Hilferufe ins Leere

Hilferufe ins Leere
Frauen werden nicht ernstgenommen. Das ist besonders verheerend, wenn die Ignoranz den Tod der Betroffenen nach sich zieht.
Agnes Preusser

Agnes Preusser

Wenn die Vorwürfe, die ein Wiener Anwalt gegen die oberösterreichische Polizei erhebt, stimmen, so ist das ungeheuerlich: Eine Frau wurde ignoriert, als sie eine befreundete Escort-Dame als abgängig meldete. Erst als sich der Anwalt selbst eingeschaltet hat, soll die Cobra die Wohnung des Tatverdächtigen gestürmt haben – mehrere Stunden später. Die Frau war bereits tot, ihr Körper wies Zeichen extremer Gewalteinwirkung auf.

Damit gingen in Oberösterreich zweimal hintereinander Hilferufe einer Frau ins Leere. Erst Ende Juli nahm sich Ärztin Lisa Maria Kellermayr das Leben, nachdem sie von Impfgegnern massiv bedroht worden war – und sich von der Polizei nicht genug geschützt gefühlt hatte. Ein Polizeisprecher hatte zuvor im Radio gesagt, dass sich Kellermayr nur in die Öffentlichkeit drängen wolle.

Frauen werden in Österreich immer noch nicht ernst genommen. Einfach nur, weil sie Frauen sind. Vor diesem Schicksal schützt weder Bildung noch Berufsstand oder Staatsbürgerschaft.

Das zeigen die beiden genannten Fälle deutlich.

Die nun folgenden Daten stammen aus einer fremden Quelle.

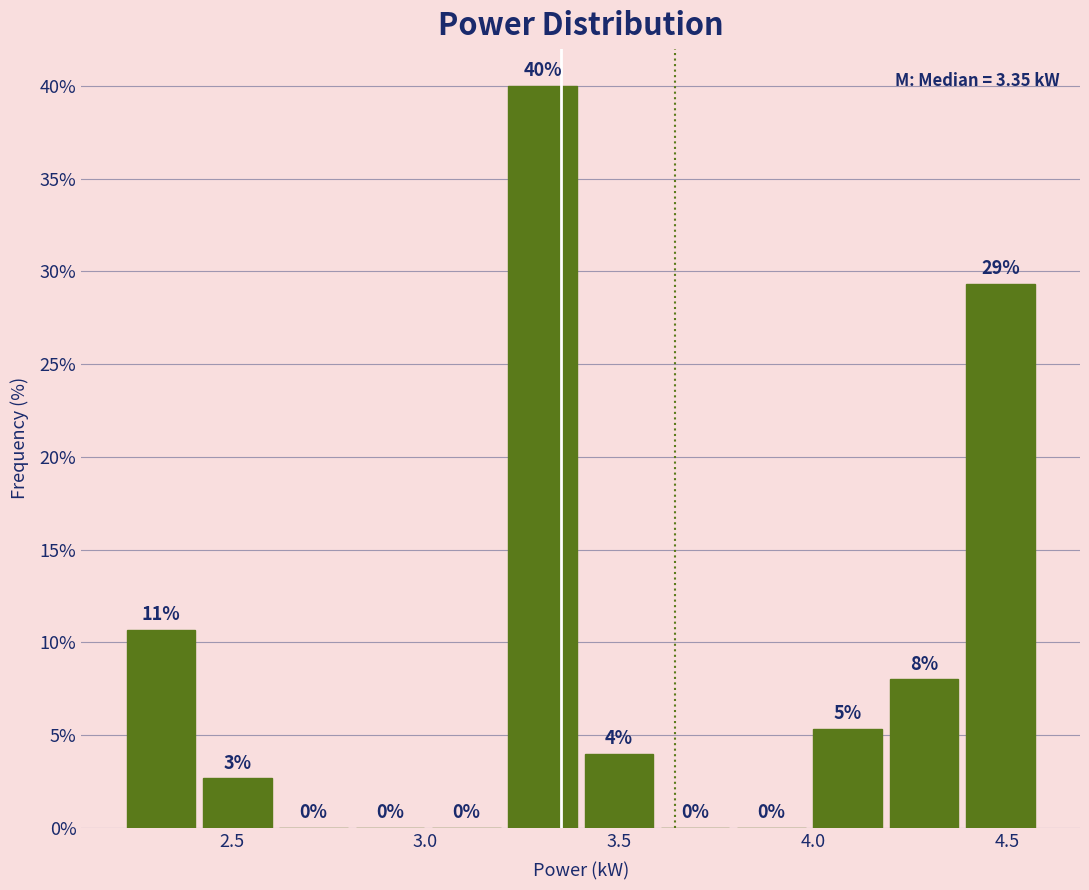

Read against the x-axis, roughly where is the centre of the tallest bar?

3.30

Der österreichischen Ärztin hat man genauso wenig geglaubt wie der Freundin der rumänischen Escort-Dame. Beide hätten gleichermaßen Gehör verdient, bei beiden endete die Ignoranz schlimmstmöglich.

Frauen werden immer noch als Hysterikerinnen abgetan, oft auch als Lügnerinnen. Und dann ist da auch noch das Narrativ, dass sie ja selbst schuld seien an ihrem Schicksal. Dieses Argument geht gerade dann vielen leicht über die Lippen, wenn das Opfer in der Prostitution tätig war. Und es ist trotzdem nicht wahr.

Auch beim Mordfall rund um die 13-jährige Leonie wurde die Schuld nicht nur bei den mutmaßlichen Tätern gesucht. Vor allem ihre Eltern bekamen den Hass der Öffentlichkeit zu spüren. Die Verdächtigen hatten in einer ersten Rechtfertigung vor einem Jahr sogar die Kaltschnäuzigkeit, die Schuld auf das Kind abwälzen zu wollen. Vor Gericht, der Prozess startete gestern, wird man das wohl anders sehen.

Es ist jemand schuld, wenn ein Mädchen getötet wird. Es ist auch jemand schuld, wenn – wie im Fall Kellermayr – gedroht wird, jemanden zu „schlachten“ oder „in einem Keller zu foltern“. Es ist jemand schuld, wenn eine Frau zu Tode geprügelt wird. Schuld ist aber nicht die Frau, schuld ist der Täter. Immer.

Die Landespolizeidirektion Oberösterreich will die Vorgänge vor dem Tod der Escort-Dame nun intern prüfen. Man kann nur hoffen, dass das kein schnödes Lippenbekenntnis bleibt. Und der öffentliche Druck groß genug bleibt, dass der Ankündigung auch Taten folgen. Wenn sich ein Beamtenversagen offenbart, müssen auch harte Konsequenzen gezogen werden. Denn verzweifelte Hilferufe sind ernstzunehmen. Immer.